> **Activities**
**A.** Do these statements agree with the excerpt on the fraud-detection adapter? (i) The KL anchor's β was lowered from 0.15 to 0.08. (ii) The false-positive rate fell from 36% to 6.7%. (iii) The base model loaded is Qwen2.5-7B-Instruct. For each statement, answer yes or no and quote the deciding words of the excerpt.
**B.** Can you write out the excerpt on the fraud-detection adapter from "Result: detection barely" up to and including "tokenizer = AutoTokenizer.from_pretrained(base_model_id)", word for word?

> **Extract**

1. FP penalty −0.3 → −0.8 — over-flagging is now expensive
2. Format reward DENIED on benign-flagged-as-scam — closes the "lazy over-flag" shortcut
3. Benign calibration weight 0.3 → 0.5 — stronger gradient toward score ≤ 0.2 on benign

Plus the KL anchor was tightened (β = 0.08 → 0.15) so the model can't drift far from the base distribution under the new reward shape.

Result: detection barely moved (100% → 99%), but FPR dropped 5× (36% → 6.7%). That asymmetric improvement is the signature of the model actually learning the task instead of gaming the reward.

Quick start

from transformers import AutoTokenizer, AutoModelForCausalLM
from peft import PeftModel
import torch

base_model_id = "Qwen/Qwen2.5-7B-Instruct"
adapter_id = "ujjwalpardeshi/chakravyuh-analyzer-lora-v2"

tokenizer = AutoTokenizer.from_pretrained(base_model_id)
base = AutoModelForCausalLM.from_pretrained(
    base_model_id,
    torch_dtype=torch.bfloat16,
    device_map="auto",
)
model = PeftModel.from_pretrained(base, adapter_id)
model.eval()

system_prompt = (
    "You are Chakravyuh's Behavioral Analyzer, a fraud detection AI deployed "
    "on-device to monitor real-time chat for Indian UPI scam patterns. "
    "Output strict JSON with `score` in [0,1], `signals` from the taxonomy, "
    "and `explanation`."
)

user_prompt = (
    "Scammer messages:\n"
    "Urgent! Your bank account will be frozen. Share OTP to verify identity.\n\n"
    "Analyze these messages. Return strict JSON only."
)

messages = [
    {"role": "system", "content": system_prompt},
    {"role": "user", "content": user_prompt},
]
prompt = tokenizer.apply_chat_template(messages, tokenize=False, add_generation_prompt=True)

> **Extracted entries**
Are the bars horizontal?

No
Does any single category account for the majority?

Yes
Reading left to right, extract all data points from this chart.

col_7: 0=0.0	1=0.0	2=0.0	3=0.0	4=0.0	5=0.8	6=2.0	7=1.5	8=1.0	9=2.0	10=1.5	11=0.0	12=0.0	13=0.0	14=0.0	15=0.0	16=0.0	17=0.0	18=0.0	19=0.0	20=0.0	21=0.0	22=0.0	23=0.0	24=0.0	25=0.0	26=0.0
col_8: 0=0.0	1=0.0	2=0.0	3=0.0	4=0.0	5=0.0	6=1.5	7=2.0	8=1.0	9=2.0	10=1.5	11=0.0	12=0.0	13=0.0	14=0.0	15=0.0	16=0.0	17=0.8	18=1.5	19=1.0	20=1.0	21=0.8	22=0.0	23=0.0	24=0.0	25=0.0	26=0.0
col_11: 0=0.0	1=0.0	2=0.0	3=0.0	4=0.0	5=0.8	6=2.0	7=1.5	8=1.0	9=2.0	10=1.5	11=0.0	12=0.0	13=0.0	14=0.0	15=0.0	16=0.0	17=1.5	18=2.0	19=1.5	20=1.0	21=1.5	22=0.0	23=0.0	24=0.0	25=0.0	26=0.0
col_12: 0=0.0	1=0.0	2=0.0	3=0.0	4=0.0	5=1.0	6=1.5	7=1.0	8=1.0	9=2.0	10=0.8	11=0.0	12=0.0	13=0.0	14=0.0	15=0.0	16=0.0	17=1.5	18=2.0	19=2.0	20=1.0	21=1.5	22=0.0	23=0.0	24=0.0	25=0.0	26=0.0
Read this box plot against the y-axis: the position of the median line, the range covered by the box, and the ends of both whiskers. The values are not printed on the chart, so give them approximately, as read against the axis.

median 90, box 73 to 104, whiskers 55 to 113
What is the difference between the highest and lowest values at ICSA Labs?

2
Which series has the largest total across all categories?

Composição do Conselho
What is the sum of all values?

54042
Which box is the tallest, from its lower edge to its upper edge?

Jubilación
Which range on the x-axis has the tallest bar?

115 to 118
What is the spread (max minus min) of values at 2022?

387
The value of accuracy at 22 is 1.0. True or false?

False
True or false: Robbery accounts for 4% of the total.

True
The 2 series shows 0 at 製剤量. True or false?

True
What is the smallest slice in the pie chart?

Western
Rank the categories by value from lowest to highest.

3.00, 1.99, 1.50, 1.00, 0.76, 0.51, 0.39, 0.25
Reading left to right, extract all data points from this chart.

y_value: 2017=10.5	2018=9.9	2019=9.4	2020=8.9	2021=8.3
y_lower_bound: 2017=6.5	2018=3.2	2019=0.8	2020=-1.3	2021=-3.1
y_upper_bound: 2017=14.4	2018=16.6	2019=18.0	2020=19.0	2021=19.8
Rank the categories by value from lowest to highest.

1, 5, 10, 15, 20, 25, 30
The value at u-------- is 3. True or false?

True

> **Replies**
**A.**
(i) No: "the KL anchor was tightened (β = 0.08 → 0.15)"
(ii) Yes: "FPR dropped 5× (36% → 6.7%)"
(iii) Yes: "base_model_id = "Qwen/Qwen2.5-7B-Instruct""

**B.**
Result: detection barely moved (100% → 99%), but FPR dropped 5× (36% → 6.7%). That asymmetric improvement is the signature of the model actually learning the task instead of gaming the reward.

Quick start

from transformers import AutoTokenizer, AutoModelForCausalLM
from peft import PeftModel
import torch

base_model_id = "Qwen/Qwen2.5-7B-Instruct"
adapter_id = "ujjwalpardeshi/chakravyuh-analyzer-lora-v2"

tokenizer = AutoTokenizer.from_pretrained(base_model_id)